Why do I default to the worse of the two settings? Maybe it’s because it’s easier to walk away. So it feels like what is easier for me to do must be closer to my true self.

I want to be seen as successful. Always going forward, never flinching or wavering in the task I set before myself.

But the truth is, I waver. I am a crazy waverer. I waver so much I would fail multiple sobriety tests. I’m Waver McWaverson. I waver so much people see me and think I’ve just taken a long journey on a swaying ship. I stumble through life on sea legs, the waverer that I am.

I doubt myself. I doubt my choice of workout or diet. I doubt my resolve. I’m afraid. I am afraid to fail and to be seen failing. I think I’m afraid that if I get it wrong and don’t succeed I’ve somehow locked in “a failure” as who I am. 

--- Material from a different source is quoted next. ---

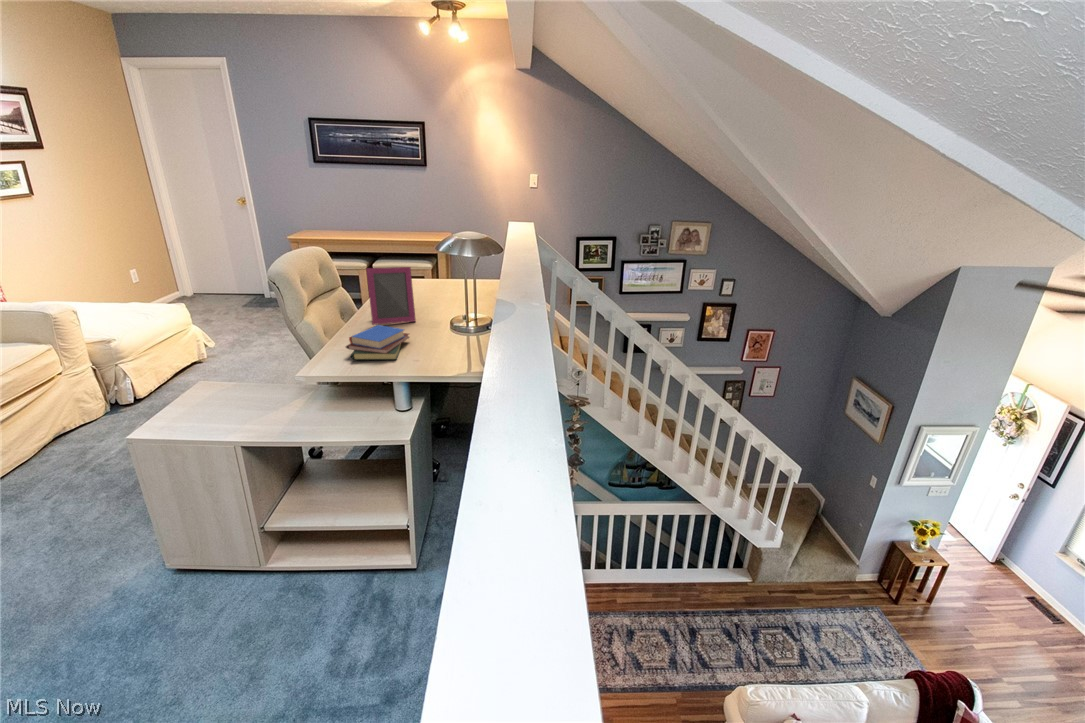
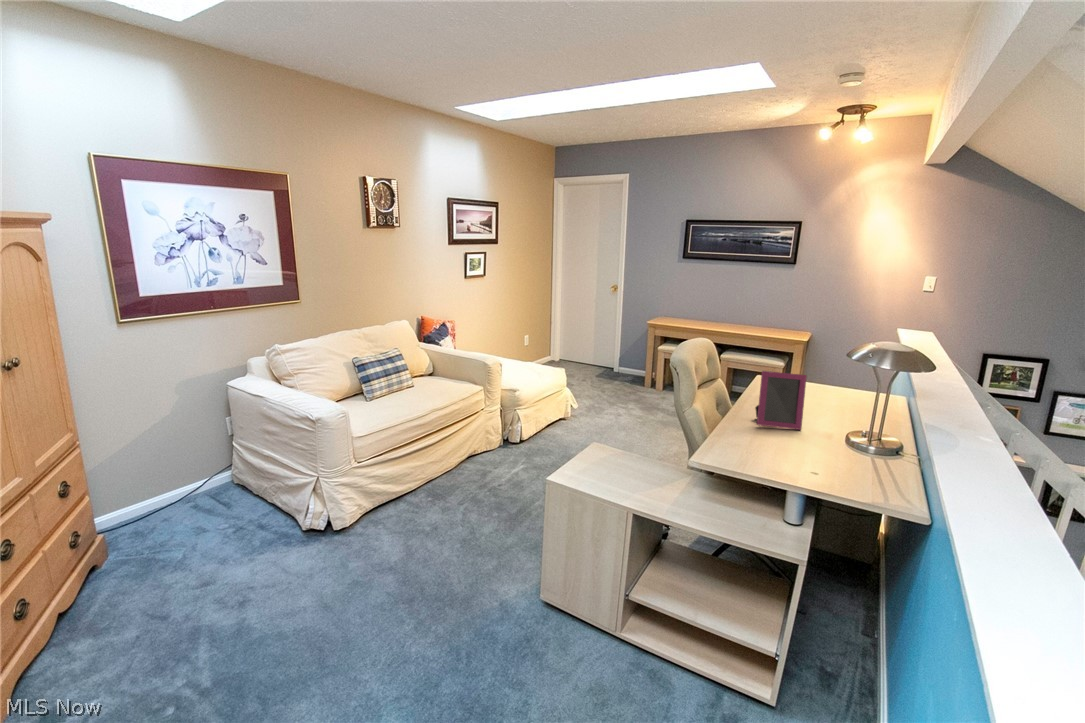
book: present [346,325,409,360] -> none [744,428,805,469]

I overcharge dieting, organizing, and blogging with all these self-defining feelings, so no wonder I come back with a certain amount of anxiety. It feels like facing the music, or more accurately, facing a part of my personality I’m not proud of. 

I feel like there is a debt to be paid. I am coming back and carrying the burden of the past failures. And not only do I have to face my past failures, I also have to face my past successes, because sometimes the shining gems of my past accomplishments seem to accuse me, they have turned into millstones representing all the opportunities I’ve wasted since the times I succeeded.  

So I come back feeling I have to somehow make up for and atone for all the past mistakes. Especially in the area of healthy eating. If I walk away from that, I come back literally bearing the weight.

As I thought over these issue, I came across Philippians 3:13-14.

“But one thing I do: Forgetting what is behind and straining toward what is ahead, I press on toward the goal to win the prize for which God has called me heavenward in Christ Jesus.”

This refers to looking forward in our spiritual walk. I’ve always been taught that “forgetting those things” means past failures and success.

I always read this verse taking away the idea that past success don’t count tomorrow. That you can’t rest on your laurels. But in the light of this current issue, I find that the idea of a clean slate, of forgetting all that is behind, both the failures that claim to define me and the successes that demand I don’t put them to waste, is a freeing concept. The idea that I can take my failures not as a cross to bear but as lessons learned.

It is also important to remember what defines me. Christ. His death on the cross that saved my life, and my purpose to glorify God. And that is it. 

And to remember what is the “goal” and the “prize” that I press on towards, which is not to be a size two. Or to stick to the strictest of diets so that I can hold it as a source of pride, but rather to glorify God.  In this situation, I am to glorify God in being a good steward of my body. 

And to put a finer point on it, to be a good steward of my body, today. Just today.  I just have to worry about the choices I make today.  Not absolving for past mistakes, not defining myself with every bite, just doing my best, today.

So shut it up, shoes. It’s time to move forward.